Jung und Alt, alt eingesessene und Neubürger, wenn alle etwas für die Gemeinschaft tun, können einige Probleme gelöst werden.

Zum Beispiel: die Jugendarbeit...

...diese ist, so laut Angaben zu den Angeboten für Jugendarbeit auf der städtischen Homepage, nur mit sehr wenigen Öffnungszeiten für diese Altersgruppe im städtischem Jugendzentrum bedient.

Aber was sollen die Jugendlichen ab 14 machen? Wenn diese nicht in Vereinen organisiert sind, gibt es sonst kaum Angebote, das diese nicht die Nachmittage und Abende einfach nur auf der Straße verbringen.

Eine Aufgabe als Ihr Bürgermeister sehe ich darin, auf die Jugendlichen zu und auch ein zu gehen, um diesen eine Perspektive geben zu können.

Zum Beispiel könnte ein Jugendraum (nicht das Jugendzentrum) geschaffen werden, desweiteren sollten Ansprechpartner welche auch die Jugendlichen verstehen den Kontakt zu diesen aufbauen und erhalten, etc..

Hierzu könnte auch eine günstige Lösung durch eine Praktikantenstelle (wie im SPD Antrag zum Haushalt 2007 / 2008 gefordert) Personell gestemmt werden!

Gemeinschaft heißt auch für Andere da zu sein!

Auch die Nachbarn, die seit Jahren neben einem wohnen und man diese nicht einmal mit Namen kennt, können zur Gemeinschaft beitragen.

Vieleicht kann einmal ein nettes Wort, die Mülltonne nach der Leerung in den Hof schieben(weil die Bewohner berufstätig sind), oder auch andere kleine Hilfestellungen die Gemeinschaft fördern.

All solche Kleinigkeiten führen zu einem Gemeinschaftssinn, der unter anderem auch Früchte tragen kann, wie zum Beispiel die Lebensqualität ohne großen Kostenaufwand zu steigern.

Bruchköbel braucht keine Wachstumsstrategie, wie so manche Nachbargemeinde, sondern es sollte eine Strategie zur Verbessereung der Lebensqualität angestrebt werden, nicht die Einwohnerzahl (Quantität um mehr Schlüsselzuteilungen Seitens des Main Kinzig Kreis oder Landes und Bundeszuschüsse zu bekommen) ist entscheidend!

Der Solgan BRUCHKÖBEL - DA WILL ICH LEBEN! stellt sich für mich als Bruchköbler anders dar!

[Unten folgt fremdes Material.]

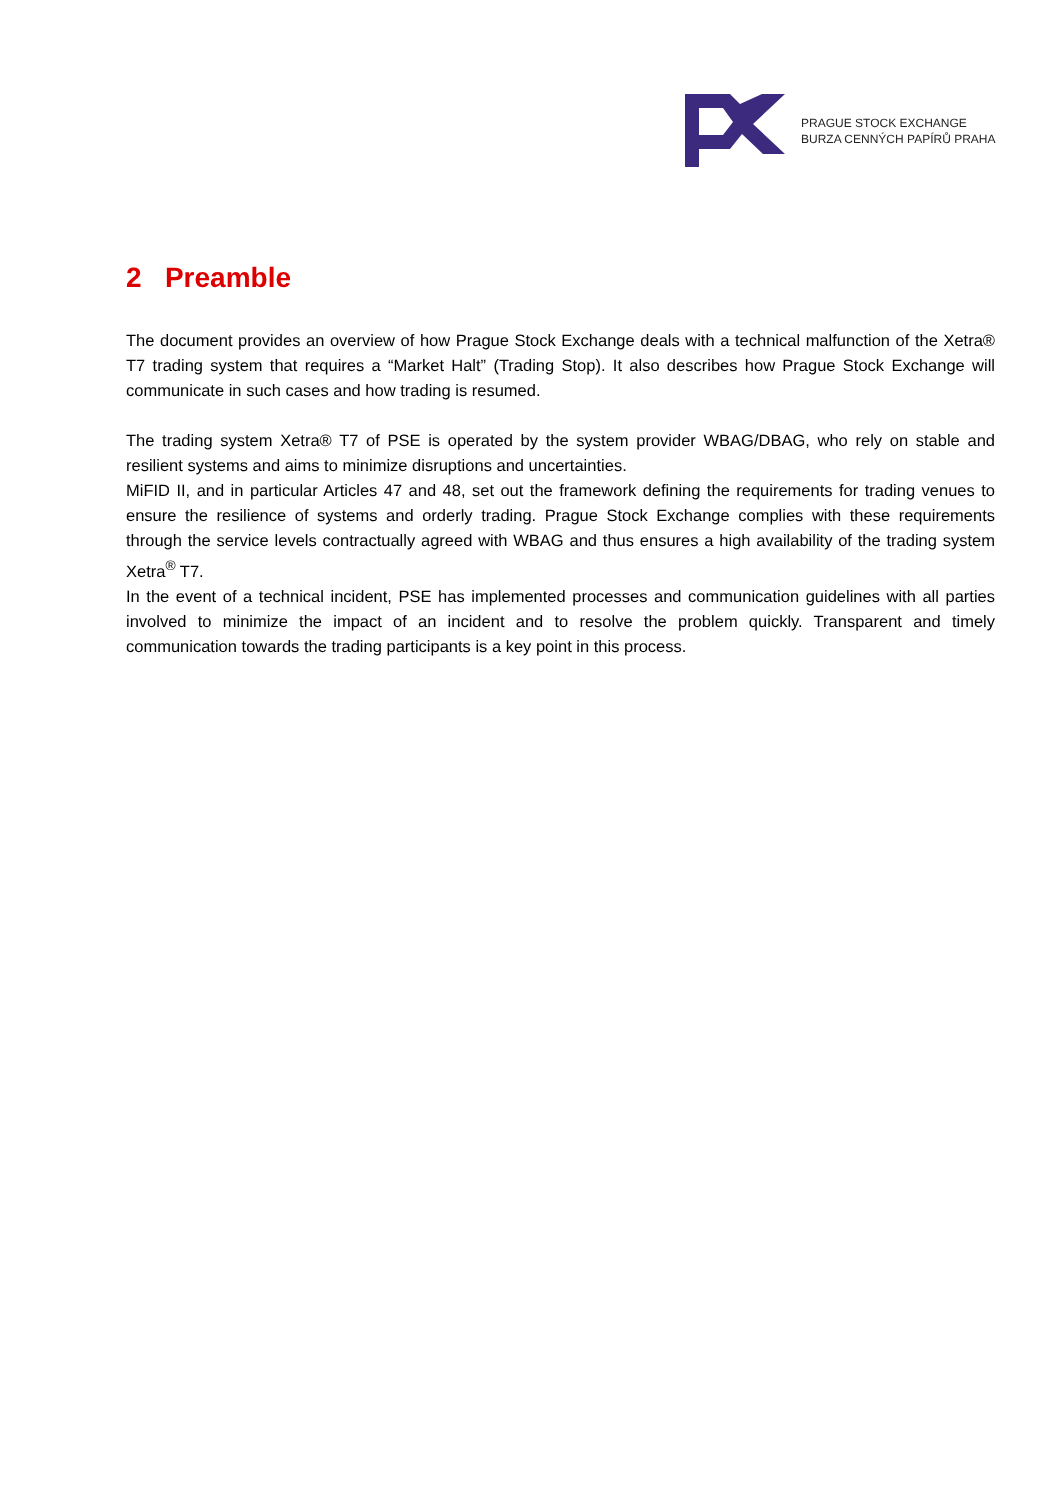PRAGUE STOCK EXCHANGE
BURZA CENNÝCH PAPÍRŮ PRAHA
2 Preamble
The document provides an overview of how Prague Stock Exchange deals with a technical malfunction of the Xetra® T7 trading system that requires a “Market Halt” (Trading Stop). It also describes how Prague Stock Exchange will communicate in such cases and how trading is resumed.
The trading system Xetra® T7 of PSE is operated by the system provider WBAG/DBAG, who rely on stable and resilient systems and aims to minimize disruptions and uncertainties.
MiFID II, and in particular Articles 47 and 48, set out the framework defining the requirements for trading venues to ensure the resilience of systems and orderly trading. Prague Stock Exchange complies with these requirements through the service levels contractually agreed with WBAG and thus ensures a high availability of the trading system Xetra<sup>®</sup> T7.
In the event of a technical incident, PSE has implemented processes and communication guidelines with all parties involved to minimize the impact of an incident and to resolve the problem quickly. Transparent and timely communication towards the trading participants is a key point in this process.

Mit dem Slogan BRUCHKÖBEL - HIER LEBE ICH! kann sich Bruchköbel aus meiner Sicht besser präsentieren, denn Bruchköbel kann nicht unermesslich wachsen und mit der Aussage das man hier lebt, bekräftigt man seine Zugehörigkeit zu Bruchköbel!

Wachstum um jeden Preis? Nein, nicht mit mir!

Bruchöbel nachhaltig den Bedürfnissen anpassen, den Bürger als mündig ansehen und diesen im Gemeischaftssinn stärken, das sind erstrebenswerte Ziele, die von mir angestrebt werden.

Hier liegt die Zukunft für Bruchköbel und seine Stadtteile!

Bürger! Nicht nur fordern, sondern auch selbst etwas für die Gemeinschaft leisten!

So kann mit den wenigen Mitteln, die einer Stadtverwaltung zur Verfügung stehen, diese für seine Bürger sinnvoll einsetzen.





Es geht nur gemeinsam zum Erfolg!
Frank Breitenbach
Ihr Bürgermeisterkandidat 2007 für Bruchköbel und seine Bürger!